Décidément, je serai toujours
étonné par le décalage existant entre les rapports des experts ou prétendus
tels et la réalité vécue sur le terrain. Dieu sait qu’il nous est
quotidiennement asséné que la voiture est le mal principal de nos cités et que
la vitesse au volant est le danger absolu.
Et pourtant, il suffit
de circuler une toute petite heure sur la voie publique d’une de nos grandes
agglomérations pour mesurer l’inanité de ce constat. Les encombrements urbains ?
Trop peu de places de stationnement proposées pour toujours plus de véhicules.

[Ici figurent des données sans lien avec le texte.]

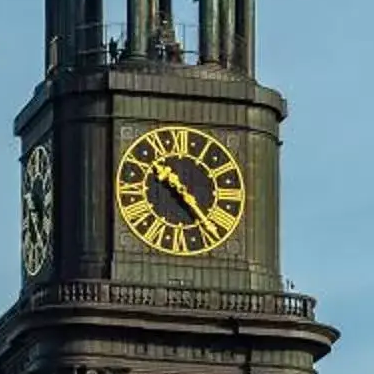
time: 10:22
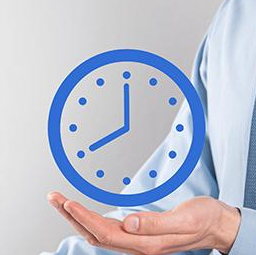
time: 7:59
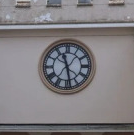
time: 11:28
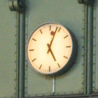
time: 5:03
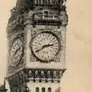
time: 2:40
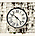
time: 10:22
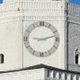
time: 9:12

Etant entendu, soit dit en passant, que l’écrasante majorité de ces véhicules n’a
pas pour vocation de faire du tourisme mais de transporter des gens qui
travaillent et ne peuvent faire autrement. La vitesse ? Justement, s’il y
a autant d’encombrements et de bouchons dans nos villes, comment faire croire
que la vitesse en serait le fléau majeur ?
Comme souvent, nos
fameux experts passent à côté du vrai problème qui est celui de l’incivisme.

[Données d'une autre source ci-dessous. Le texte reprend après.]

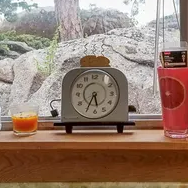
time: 5:34
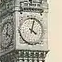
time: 4:02
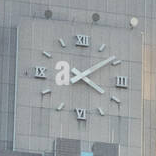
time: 4:09
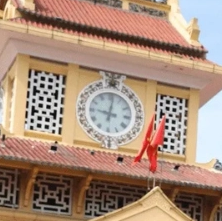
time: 9:01
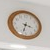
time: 3:32
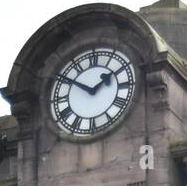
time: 1:50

Cette tendance grandissante s’exprime dans nos rues et avenues par le refus ou
le mépris des règles communes, tout simplement. Griller un feu délibérément,
par exemple, et non plus seulement comme auparavant passer à l’ « orange bien
mûr » ; ou refus de respecter la priorité, un « céder le
passage » voire un « stop ». Au point que certains
automobilistes en oublient presque de bonne foi la règle et croient mordicus qu’un
« stop » ne saurait prévaloir sur la priorité à droite !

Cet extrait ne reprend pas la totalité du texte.